Robotaxi companies have led training sessions with first responders on how to interact with their vehicles. This may be successful today, but at scale, with expanded operations and more companies, each with different protocols, the logistics of managing such a complexity of vehicles will become overwhelming. The working group should grapple with this issue internally and collaborate with peer cities to propose appropriate solutions.

  • City mayors’ and city managers’ offices staff: Given the more political nature of their offices, your mayors’ or city managers’ offices should either participate or stay apprised of the working group’s activities. Autonomous vehicle and robotaxi companies will contact their offices, and those other key internal and external stakeholders, directly. The Working Group should establish a framework for sharing information internally and consolidating external responses.
  • Policy, legal, and communications staff: These staff members will likely represent several departments or divisions in your city. Together, these experts should be well-connected, understand the local political environment, and be open to collaborating on creative problem-solving as challenges arise.

Additional Working Group Participants

As robotaxi operations expand, additional internal stakeholders need to be involved. While their participation in the working group may be optional or as-needed, well-developed relationships between this wider group are important for consistent internal coordination and communication.
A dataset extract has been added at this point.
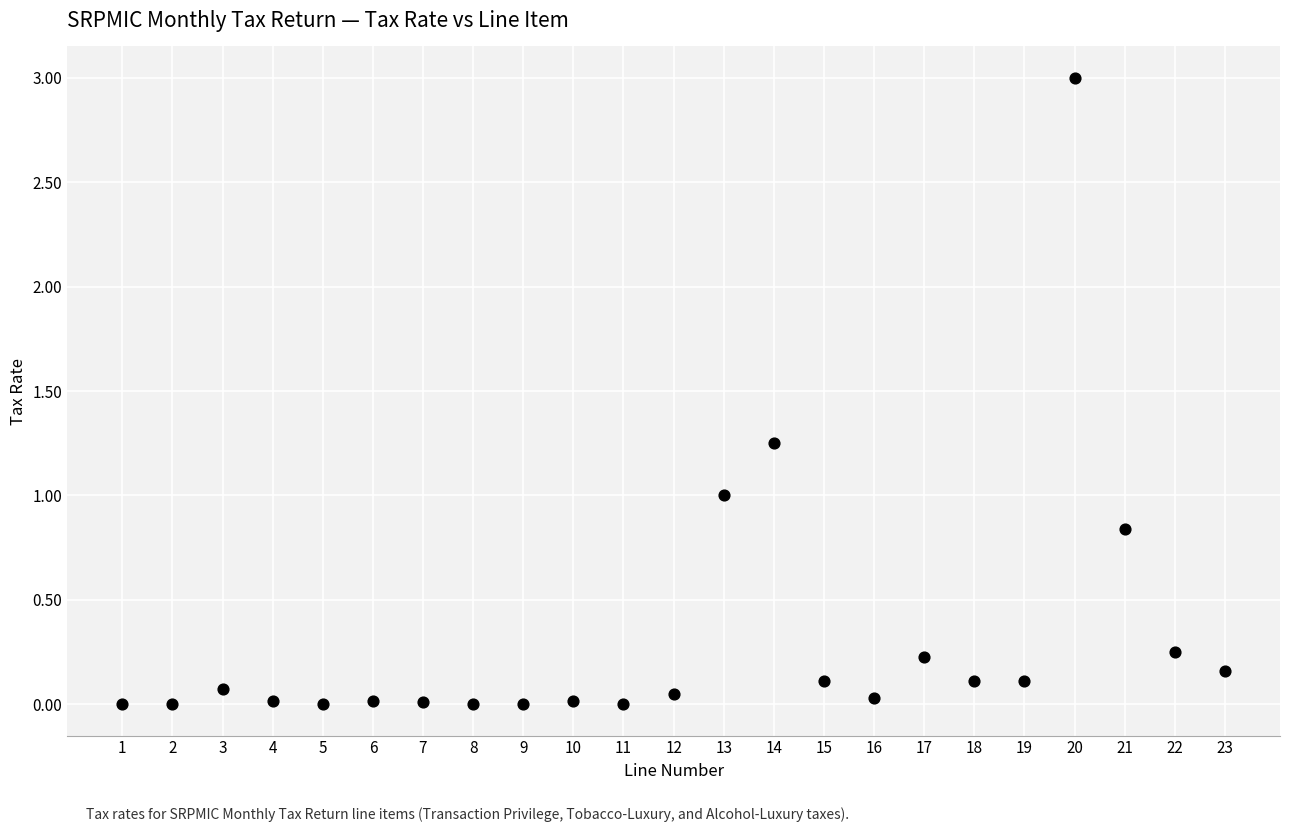

What is the range of X values (max minus min)?

22.0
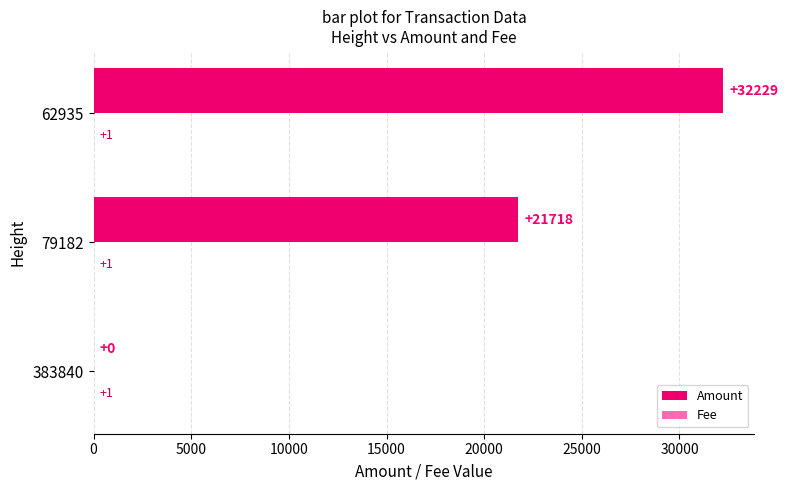

True or false: Amount has a value of -14300 at 383840.

False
  • Teams permitting lane closures and special events: These teams will need to develop, support, and review communication strategies to ensure closures are clearly communicated to robotaxi companies. Robotaxis interpret road closures differently from humans, and cities should provide fact sheets for permit holders on how to mark lane closures so robotaxis and other automated vehicles can process the information correctly. Their inclusion in the working group will illuminate these specific needs across city agencies, and the working group can help develop and distribute fact sheets and other new, important materials. 
  • Technology and data privacy experts: Your city will need to request data from robotaxi companies as part of the city’s management of robotaxi services and transportation networks overall. (Refer to develop a data management plan below.) Given the potential for future sensitive data requests, city technology experts can help navigate data privacy concerns and data management needs.
  • Planners and engineers working on street design, Vision Zero, parking or curb management, and traffic operations: Including many disciplines within the transportation department can help anticipate and address challenges. Some cities have leveraged Vision Zero working groups to build on the interdepartmental relationships established to support safety. Parking or curb management teams can help create a process to regulate where and how robotaxis can access passenger pick-up and drop-off areas and how to enforce any illegal pick-up or drop-off operations.
  • City planners focusing on land use and zoning code: Robotaxis will need space for vehicle storage and, depending on the company, charging. These uses can disrupt communities by adding traffic to local streets and causing noisy overnight operations. Anticipating these concerns with planning staff will help identify whether the zoning code needs to be updated or clarified, and how to engage with different neighborhood stakeholders.